■ **Exercise prompt**
In the text on ownership below, turn the paragraph beginning "The second quirk is" into a short bulleted list that keeps its main facts.

■ **Source extract**
——
The first quirk, as we saw in the case of the basketball tickets, is that we fall in love with what we already have. Suppose you decide to sell your old VW bus. What do you start doing? Even before you've put a
FOR SALE
sign in the window, you begin to recall trips you took. You were much younger, of course; the kids hadn't sprouted into teenagers. A warm glow of remembrance washes over you and the car. This applies not only to VW buses, of course, but to everything else. And it can happen fast.

For instance, two of my friends adopted a child from China and told me this remarkable story. They went to China with 12 other couples. When they reached the orphanage, the director took each of the couples separately into a room and presented them with a daughter. When the couples reconvened the following morning, they all commented on the director's wisdom: Somehow she knew exactly which little girl to give to each couple. The matches were perfect. My friends felt the same way, but they also realized that the matches had been random. What made each match seem perfect was not the Chinese woman's talent, but nature's ability to make us instantly attached to what we have.

The second quirk is that we focus on what we may lose, rather than what we may gain. When we price our beloved VW, therefore, we think more about what we will lose (the use of the bus) than what we will gain (money to buy something else). Likewise, the ticket holder focuses on losing the basketball experience, rather than imagining the enjoyment of obtaining money or on what can be purchased with it. Our aversion to loss is a strong emotion, and as I will explain later in the book, one that sometimes causes us to make bad decisions. Do you wonder why we often refuse to sell some of our cherished clutter, and if somebody offers to buy it, we attach an exorbitant price tag to it? As soon as we begin thinking about giving up our valued possessions, we are already mourning the loss.

The third quirk is that we assume other people will see the transaction from the same perspective as we do. We somehow expect the buyer of our VW to share our feelings, emotions, and memories. Or we expect the buyer of our house to appreciate how the sunlight filters through the kitchen windows. Unfortunately, the buyer of the VW is more likely to notice the puff of smoke that is emitted as you shift from first into second; and the buyer of your house is more likely to notice the strip of black mold in the corner. It is just difficult for us to imagine that the person on the other side of the transaction, buyer or seller, is not seeing the world as we see it.
——
■ **Data excerpts**

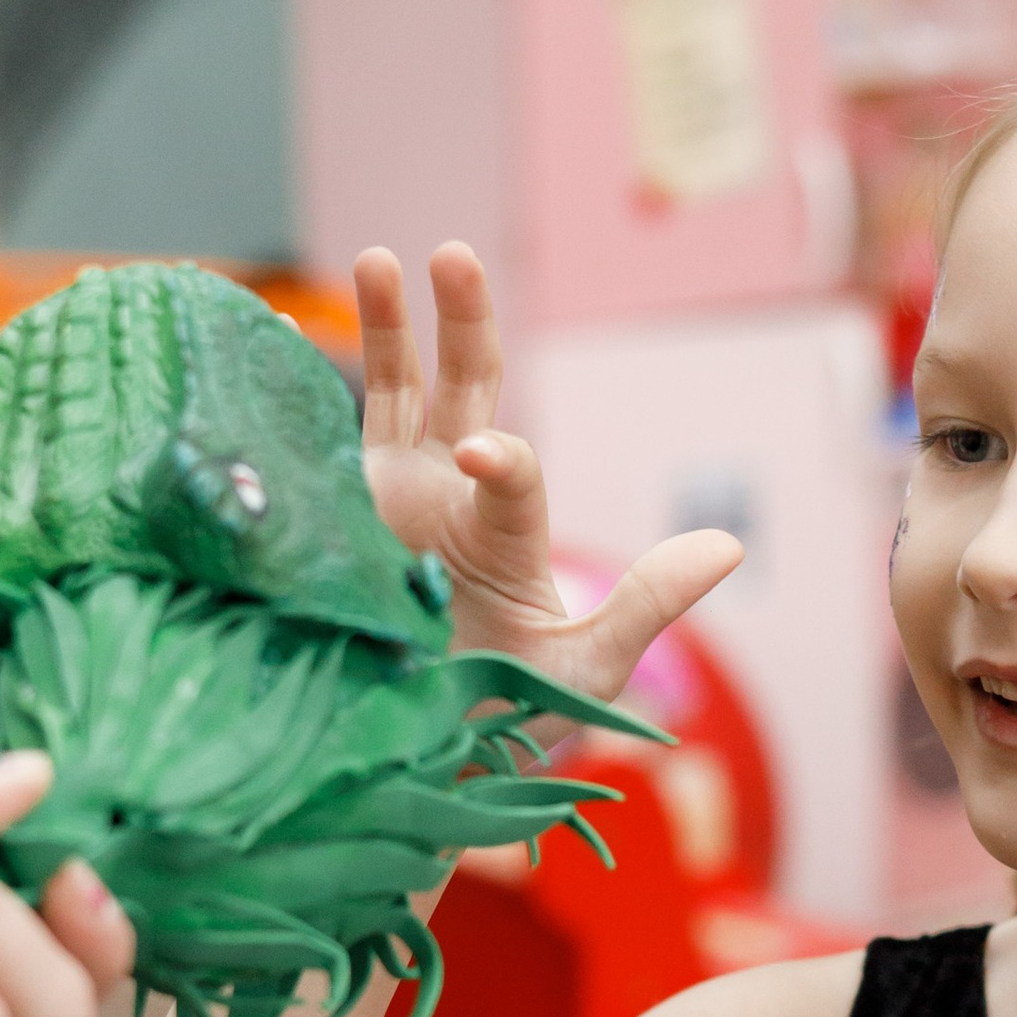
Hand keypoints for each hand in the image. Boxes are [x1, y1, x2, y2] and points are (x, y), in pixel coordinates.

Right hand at [354, 242, 739, 721]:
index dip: (503, 456)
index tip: (483, 458)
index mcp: (508, 531)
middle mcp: (450, 500)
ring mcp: (390, 504)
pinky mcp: (336, 522)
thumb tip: (732, 546)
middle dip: (460, 321)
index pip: (511, 469)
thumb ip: (649, 602)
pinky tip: (283, 331)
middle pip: (463, 388)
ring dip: (388, 325)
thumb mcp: (590, 668)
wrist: (420, 760)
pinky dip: (308, 386)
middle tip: (454, 255)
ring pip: (396, 394)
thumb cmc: (509, 715)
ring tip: (376, 256)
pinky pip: (324, 442)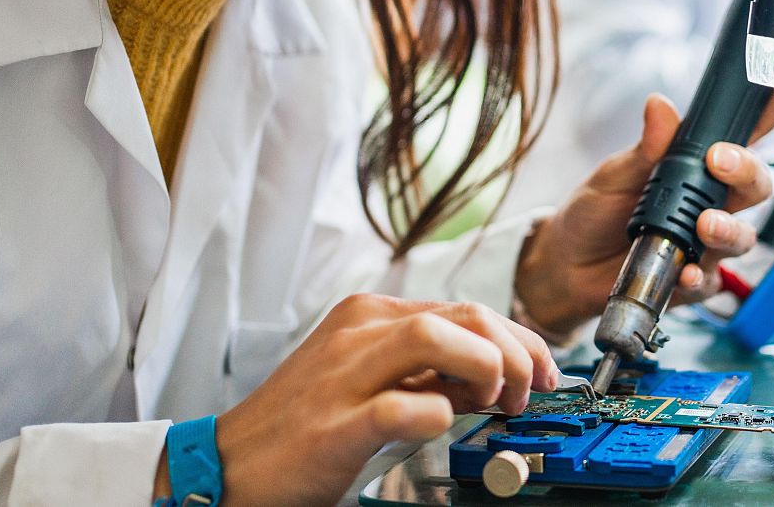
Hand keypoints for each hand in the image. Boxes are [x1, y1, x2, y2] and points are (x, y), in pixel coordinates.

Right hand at [155, 295, 559, 505]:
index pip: (470, 308)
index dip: (522, 340)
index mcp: (373, 316)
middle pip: (466, 315)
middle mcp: (360, 333)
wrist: (229, 464)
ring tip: (494, 404)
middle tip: (526, 394)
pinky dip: (433, 413)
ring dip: (487, 369)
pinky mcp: (332, 426)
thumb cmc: (306, 423)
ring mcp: (344, 376)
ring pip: (437, 338)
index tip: (544, 371)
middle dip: (517, 352)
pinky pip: (399, 407)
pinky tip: (442, 423)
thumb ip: (430, 370)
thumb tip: (496, 374)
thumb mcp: (375, 380)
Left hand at [514, 87, 773, 332]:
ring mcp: (706, 242)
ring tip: (705, 224)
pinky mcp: (693, 280)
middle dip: (748, 171)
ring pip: (744, 235)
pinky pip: (711, 281)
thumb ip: (646, 147)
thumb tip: (660, 106)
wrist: (565, 263)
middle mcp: (711, 201)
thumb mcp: (615, 172)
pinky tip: (685, 272)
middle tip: (722, 162)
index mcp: (697, 165)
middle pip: (756, 184)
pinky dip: (700, 276)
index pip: (745, 132)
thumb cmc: (596, 209)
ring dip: (729, 228)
——
■ **Response to this exercise**
- The second quirk: we focus on what we may lose rather than what we may gain.
- When pricing a beloved VW bus, we think more about losing the use of the bus than about gaining money to buy something else.
- The ticket holder likewise focuses on losing the basketball experience, not on the money or what it could buy.
- Aversion to loss is a strong emotion that sometimes leads to bad decisions.
- This is why we refuse to sell cherished clutter, or set an exorbitant price when someone offers to buy it. As soon as we think about giving up valued possessions, we are already mourning the loss.